Часть 27 из 34 В начало
Для доступа к библиотеке пройдите авторизацию
Чтобы все это знать, его превосходительство Казак Луганский должен был спуститься с высоты своих девяноста ступеней — в подворотню и оттуда еще на шесть ступеней вниз — в дворницкую. Он спустился. Потому что писатель в человеке почти всегда побеждает его превосходительство.
Белинский пришел в восторг: «Дворник» — образцовое произведение.
Теперь редко встречаемся с рассказами Даля. Но рядом с «Толковым словарем», рядом с «Пословицами» стоит собрание его сочинений.
Откроем переплет, пойдем с Далем по его России. Неторопливый поводырь, он подчеркнуто спокоен. Глаза не вспыхнут гневом. Страстный крик не вырвется из груди. Негромкий голос. Привычная всезнающая усмешка. Не горячится, не волнуется. Не тормошит, не тревожит других. Видавший виды человек нанизывает на нить повествования меткие и точные свои наблюдения. Видал человек немало. Нить длинна. Наблюдений множество.
Белинский, когда хвалил Даля, обязательно отмечал его наблюдательность, опытность или, как Белинский любил говорить, бывалость. Он почти всегда прибавлял к имени Даля словцо «бывалый»: бывалый Даль.
Читаем у Белинского о Дале: «…Он на Руси человек бывалый; воспоминания и рассказы его относятся и к западу и к востоку, и к северу и к югу, и к границам и к центру России; изо всех наших писателей, не исключая и Гоголя, он особенное внимание обращает на простой народ, и видно, что он долго и с участием изучал его, знает его быт до малейших подробностей…»
Известно, что так же думал Гоголь. И Герцен. И молодой Тургенев.
Интересно выслушать мнение недруга. Человека, который ругмя ругал Даля: и моряк-де из него не вышел, и врач он никудышный, и чиновник недобросовестный, и писатель плохой. Но одно достоинство недруг за Далем признавал — знает Россию вдоль и поперек. Как тут не поверить!
Не поверили.
Через пятнадцать лет после Белинского другой великий критик судит о Дале совсем по-иному. Чернышевский пишет недобро и резко: из рассказов Даля ничего не узнаешь о русском народе, а от собственного его знания нет никому ровно никакой пользы.

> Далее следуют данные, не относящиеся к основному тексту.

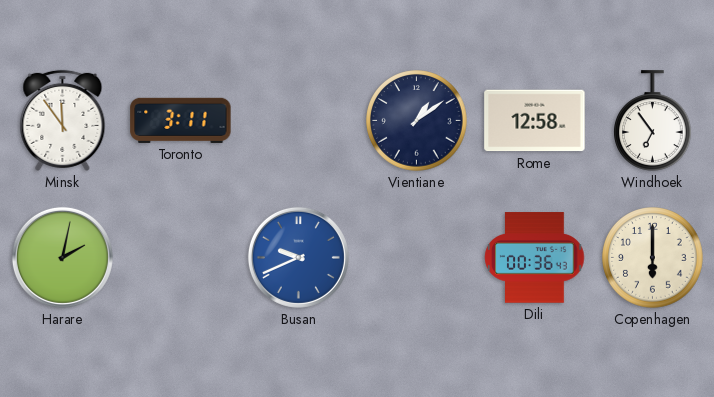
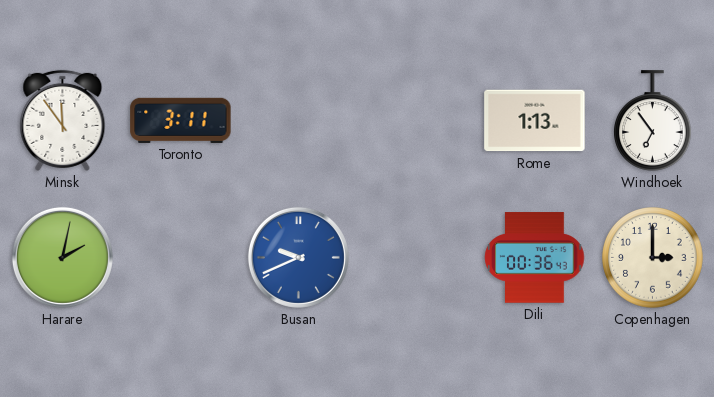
Vientiane: 1:09 -> none
Rome: 12:58 -> 1:13
Copenhagen: 6:00 -> 3:00
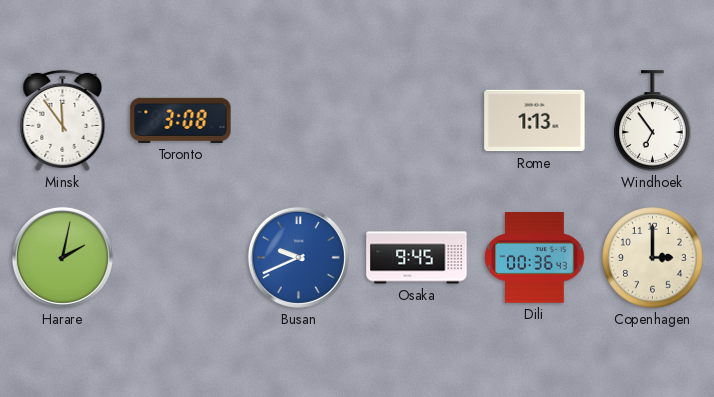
Toronto: 3:11 -> 3:08
Osaka: none -> 9:45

Кто же прав? Может быть, оба все-таки?
Белинский хвалил Даля потому, что Даль писал о простом народе, о котором прежде не писали, и писал правду, которую прежде не знали. Творчество Даля нужно было тогда новой русской литературе.
За пятнадцать лет эта литература крепко стала на ноги, возмужала. На передовую в ней вышли Некрасов, Тургенев, Салтыков-Щедрин. Они совсем по-другому изучали народ, писали о нем по-другому. Они, может, подробно не знали, чем владимирский мужик отличается от тверского, зато точно знали, как грабят и бьют мужика и во Владимире, и в Твери. Они, может, не всегда замечали цвет и покрой сарафана, зато замечали рабыню, которая кормит грудью барского щенка. Они, может, пропускали между ушей иное ловкое словцо, зато всегда слышали свист розги на конюшне.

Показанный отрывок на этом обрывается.